Materials provided:
====================

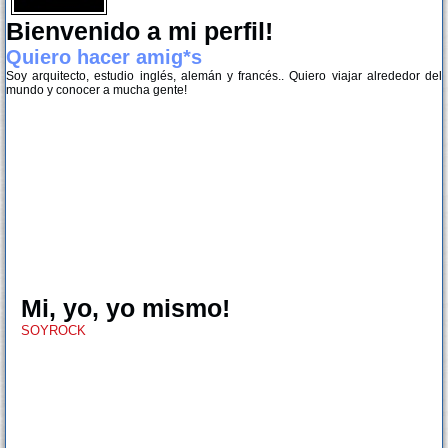
Bienvenido a mi perfil!
Quiero hacer amig*s
Soy arquitecto, estudio inglés, alemán y francés.. Quiero viajar alrededor del
mundo y conocer a mucha gente!
Mi, yo, yo mismo!
SOYROCK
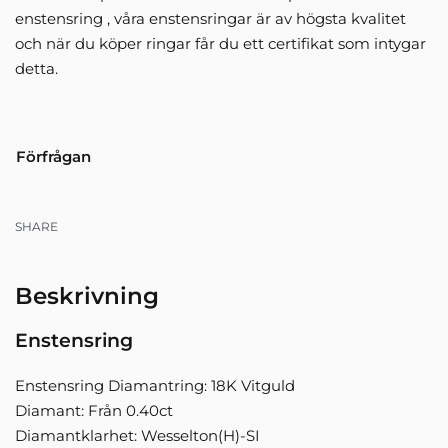
enstensring , våra enstensringar är av högsta kvalitet
och när du köper ringar får du ett certifikat som intygar
detta.
Förfrågan
SHARE
Beskrivning
Enstensring
Enstensring Diamantring: 18K Vitguld
Diamant: Från 0.40ct
Diamantklarhet: Wesselton(H)-SI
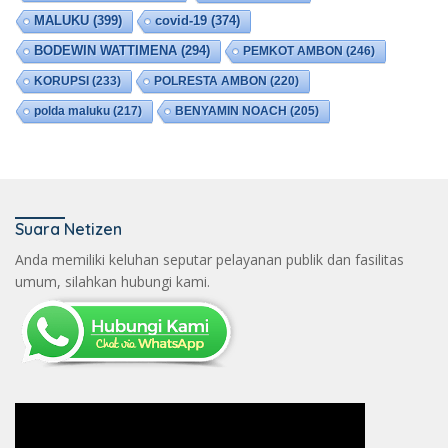
MALUKU
(399)
covid-19
(374)
BODEWIN WATTIMENA
(294)
PEMKOT AMBON
(246)
KORUPSI
(233)
POLRESTA AMBON
(220)
polda maluku
(217)
BENYAMIN NOACH
(205)
Suara Netizen
Anda memiliki keluhan seputar pelayanan publik dan fasilitas
umum, silahkan hubungi kami.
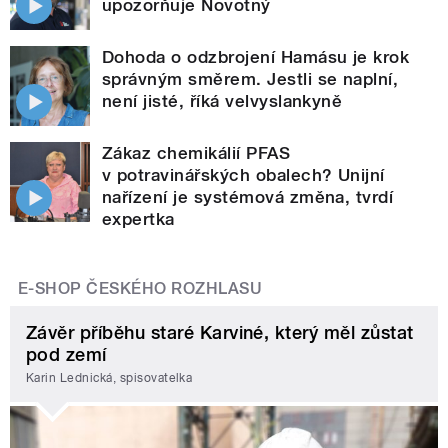
upozorňuje Novotný
Dohoda o odzbrojení Hamásu je krok
správným směrem. Jestli se naplní,
není jisté, říká velvyslankyně
Zákaz chemikálií PFAS
v potravinářských obalech? Unijní
nařízení je systémová změna, tvrdí
expertka
E-SHOP ČESKÉHO ROZHLASU
Závěr příběhu staré Karviné, který měl zůstat
pod zemí
Karin Lednická, spisovatelka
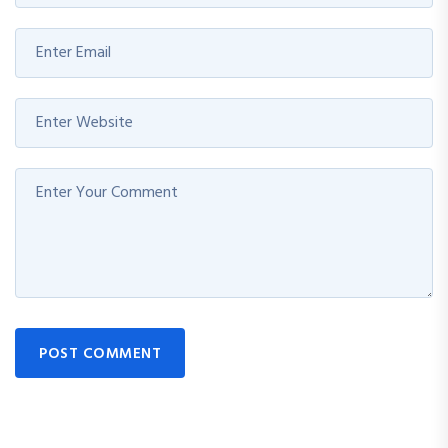
POST COMMENT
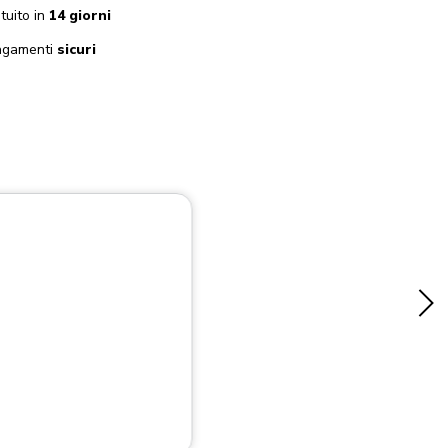
tuito in
14 giorni
gamenti
sicuri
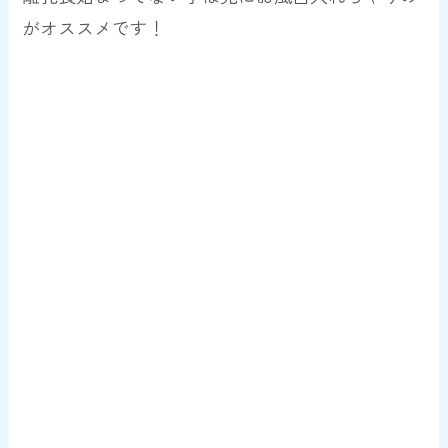
がオススメです！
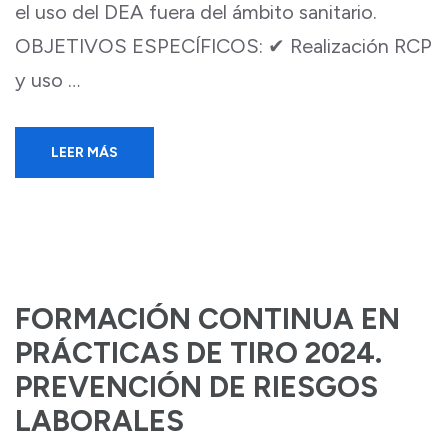
el uso del DEA fuera del ámbito sanitario.
OBJETIVOS ESPECÍFICOS: ✔ Realización RCP
y uso …
LEER MÁS
FORMACIÓN CONTINUA EN
PRÁCTICAS DE TIRO 2024.
PREVENCIÓN DE RIESGOS
LABORALES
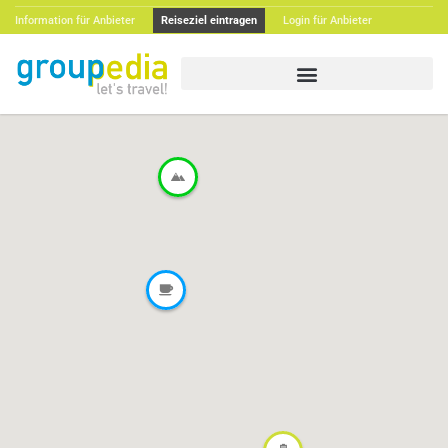
Information für Anbieter
Reiseziel eintragen
Login für Anbieter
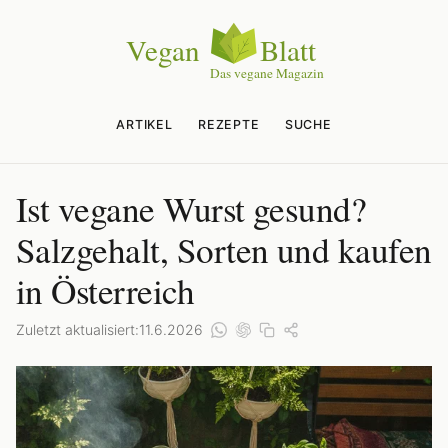
ARTIKEL
REZEPTE
SUCHE
Ist vegane Wurst gesund?
Salzgehalt, Sorten und kaufen
in Österreich
Zuletzt aktualisiert:
11.6.2026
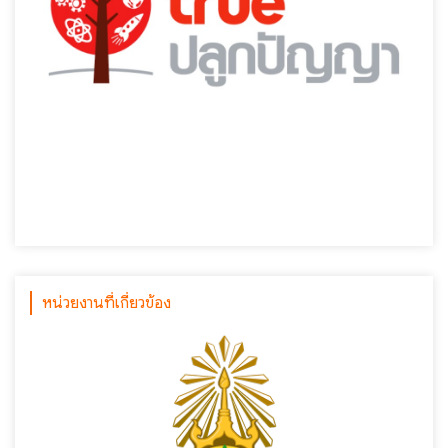
หน่วยงานที่เกี่ยวข้อง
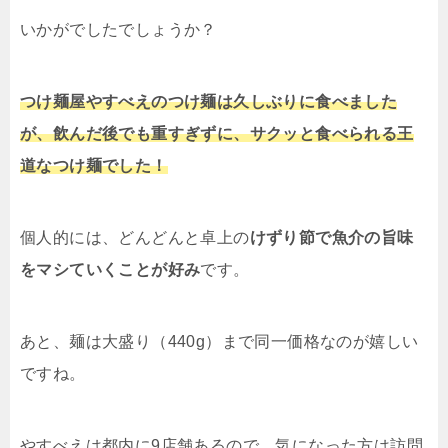
いかがでしたでしょうか？
つけ麺屋やすべえのつけ麺は久しぶりに食べました
が、飲んだ後でも重すぎずに、サクッと食べられる王
道なつけ麺でした！
個人的には、どんどんと卓上の
けずり節で魚介の旨味
をマシていくことが好み
です。
あと、麺は大盛り（440g）まで同一価格なのが嬉しい
ですね。
やすべえは都内に9店舗あるので、気になった方は訪問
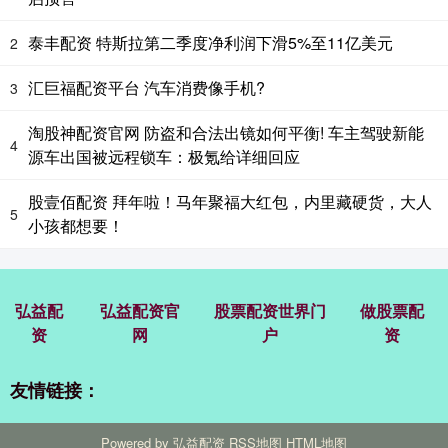
泰丰配资 特斯拉第二季度净利润下滑5%至11亿美元
2
汇巨福配资平台 汽车消费像手机?
3
淘股神配资官网 防盗和合法出镜如何平衡! 车主驾驶新能
4
源车出国被远程锁车：极氪给详细回应
股壹佰配资 拜年啦！马年聚福大红包，内里藏硬货，大人
5
小孩都想要！
弘益配
弘益配资官
股票配资世界门
做股票配
资
网
户
资
友情链接：
Powered by
弘益配资
RSS地图
HTML地图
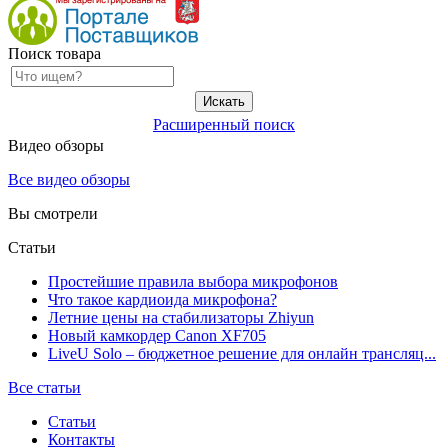
Поиск товара
Расширенный поиск
Видео обзоры
Все видео обзоры
Вы смотрели
Статьи
Простейшие правила выбора микрофонов
Что такое кардиоида микрофона?
Летние цены на стабилизаторы Zhiyun
Новый камкордер Canon XF705
LiveU Solo – бюджетное решение для онлайн трансляц...
Все статьи
Статьи
Контакты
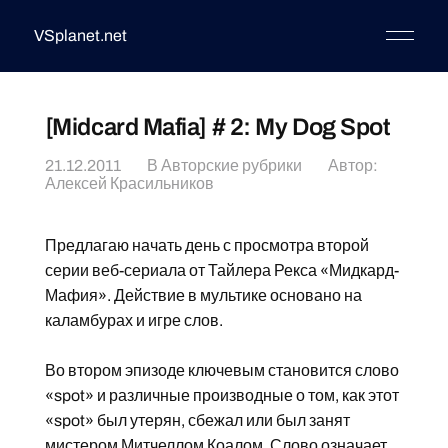
VSplanet.net
[Midcard Mafia] # 2: My Dog Spot
21.12.2011
В
Авторские рубрики
Автор:
Алексей Красильников
Предлагаю начать день с просмотра второй
серии веб-сериала от Тайлера Рекса «Мидкард-
Мафия». Действие в мультике основано на
каламбурах и игре слов.
Во втором эпизоде ключевым становится слово
«spot» и различные производные о том, как этот
«spot» был утерян, сбежал или был занят
мистером Митчеллом Коалом. Слово означает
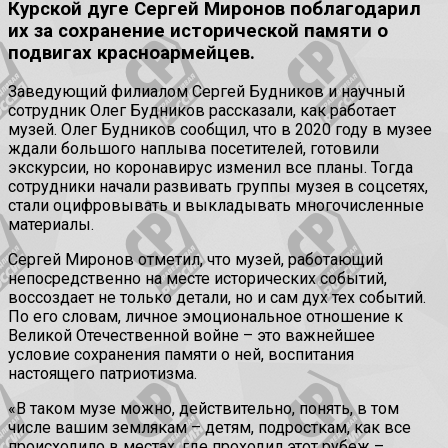
Курской дуге Сергей Миронов поблагодарил
их за сохранение исторической памяти о
подвигах красноармейцев.
Заведующий филиалом Сергей Будников и научный
сотрудник Олег Будников рассказали, как работает
музей. Олег Будников сообщил, что в 2020 году в музее
ждали большого наплыва посетителей, готовили
экскурсии, но коронавирус изменил все планы. Тогда
сотрудники начали развивать группы музея в соцсетях,
стали оцифровывать и выкладывать многочисленные
материалы.
Сергей Миронов отметил, что музей, работающий
непосредственно на месте исторических событий,
воссоздает не только детали, но и сам дух тех событий.
По его словам, личное эмоциональное отношение к
Великой Отечественной войне – это важнейшее
условие сохранения памяти о ней, воспитания
настоящего патриотизма.
«В таком музе можно, действительно, понять, в том
числе вашим землякам – детям, подросткам, как все
происходило в местах, где проходил этот рубеж –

====================

Reproduce every line of text in the listing above, unchanged and in the same order. Leave out the pictures.

Output below:
Bienvenido a mi perfil!
Quiero hacer amig*s
Soy arquitecto, estudio inglés, alemán y francés.. Quiero viajar alrededor del
mundo y conocer a mucha gente!
Mi, yo, yo mismo!
SOYROCK
enstensring , våra enstensringar är av högsta kvalitet
och när du köper ringar får du ett certifikat som intygar
detta.
Förfrågan
SHARE
Beskrivning
Enstensring
Enstensring Diamantring: 18K Vitguld
Diamant: Från 0.40ct
Diamantklarhet: Wesselton(H)-SI
MALUKU
(399)
covid-19
(374)
BODEWIN WATTIMENA
(294)
PEMKOT AMBON
(246)
KORUPSI
(233)
POLRESTA AMBON
(220)
polda maluku
(217)
BENYAMIN NOACH
(205)
Suara Netizen
Anda memiliki keluhan seputar pelayanan publik dan fasilitas
umum, silahkan hubungi kami.
upozorňuje Novotný
Dohoda o odzbrojení Hamásu je krok
správným směrem. Jestli se naplní,
není jisté, říká velvyslankyně
Zákaz chemikálií PFAS
v potravinářských obalech? Unijní
nařízení je systémová změna, tvrdí
expertka
E-SHOP ČESKÉHO ROZHLASU
Závěr příběhu staré Karviné, který měl zůstat
pod zemí
Karin Lednická, spisovatelka
POST COMMENT
tuito in
14 giorni
gamenti
sicuri
がオススメです！
el uso del DEA fuera del ámbito sanitario.
OBJETIVOS ESPECÍFICOS: ✔ Realización RCP
y uso …
LEER MÁS
FORMACIÓN CONTINUA EN
PRÁCTICAS DE TIRO 2024.
PREVENCIÓN DE RIESGOS
LABORALES
Information für Anbieter
Reiseziel eintragen
Login für Anbieter
ARTIKEL
REZEPTE
SUCHE
Ist vegane Wurst gesund?
Salzgehalt, Sorten und kaufen
in Österreich
Zuletzt aktualisiert:
11.6.2026
หน่วยงานที่เกี่ยวข้อง
いかがでしたでしょうか？
つけ麺屋やすべえのつけ麺は久しぶりに食べました
が、飲んだ後でも重すぎずに、サクッと食べられる王
道なつけ麺でした！
個人的には、どんどんと卓上の
けずり節で魚介の旨味
をマシていくことが好み
です。
あと、麺は大盛り（440g）まで同一価格なのが嬉しい
ですね。
やすべえは都内に9店舗あるので、気になった方は訪問
泰丰配资 特斯拉第二季度净利润下滑5%至11亿美元
2
汇巨福配资平台 汽车消费像手机?
3
淘股神配资官网 防盗和合法出镜如何平衡! 车主驾驶新能
4
源车出国被远程锁车：极氪给详细回应
股壹佰配资 拜年啦！马年聚福大红包，内里藏硬货，大人
5
小孩都想要！
弘益配
弘益配资官
股票配资世界门
做股票配
资
网
户
资
友情链接：
Powered by
弘益配资
RSS地图
HTML地图
Поиск товара
Расширенный поиск
Видео обзоры
Все видео обзоры
Вы смотрели
Статьи
Простейшие правила выбора микрофонов
Что такое кардиоида микрофона?
Летние цены на стабилизаторы Zhiyun
Новый камкордер Canon XF705
LiveU Solo – бюджетное решение для онлайн трансляц...
Все статьи
Статьи
Контакты
VSplanet.net
[Midcard Mafia] # 2: My Dog Spot
21.12.2011
В
Авторские рубрики
Автор:
Алексей Красильников
Предлагаю начать день с просмотра второй
серии веб-сериала от Тайлера Рекса «Мидкард-
Мафия». Действие в мультике основано на
каламбурах и игре слов.
Во втором эпизоде ключевым становится слово
«spot» и различные производные о том, как этот
«spot» был утерян, сбежал или был занят
мистером Митчеллом Коалом. Слово означает
Курской дуге Сергей Миронов поблагодарил
их за сохранение исторической памяти о
подвигах красноармейцев.
Заведующий филиалом Сергей Будников и научный
сотрудник Олег Будников рассказали, как работает
музей. Олег Будников сообщил, что в 2020 году в музее
ждали большого наплыва посетителей, готовили
экскурсии, но коронавирус изменил все планы. Тогда
сотрудники начали развивать группы музея в соцсетях,
стали оцифровывать и выкладывать многочисленные
материалы.
Сергей Миронов отметил, что музей, работающий
непосредственно на месте исторических событий,
воссоздает не только детали, но и сам дух тех событий.
По его словам, личное эмоциональное отношение к
Великой Отечественной войне – это важнейшее
условие сохранения памяти о ней, воспитания
настоящего патриотизма.
«В таком музе можно, действительно, понять, в том
числе вашим землякам – детям, подросткам, как все
происходило в местах, где проходил этот рубеж –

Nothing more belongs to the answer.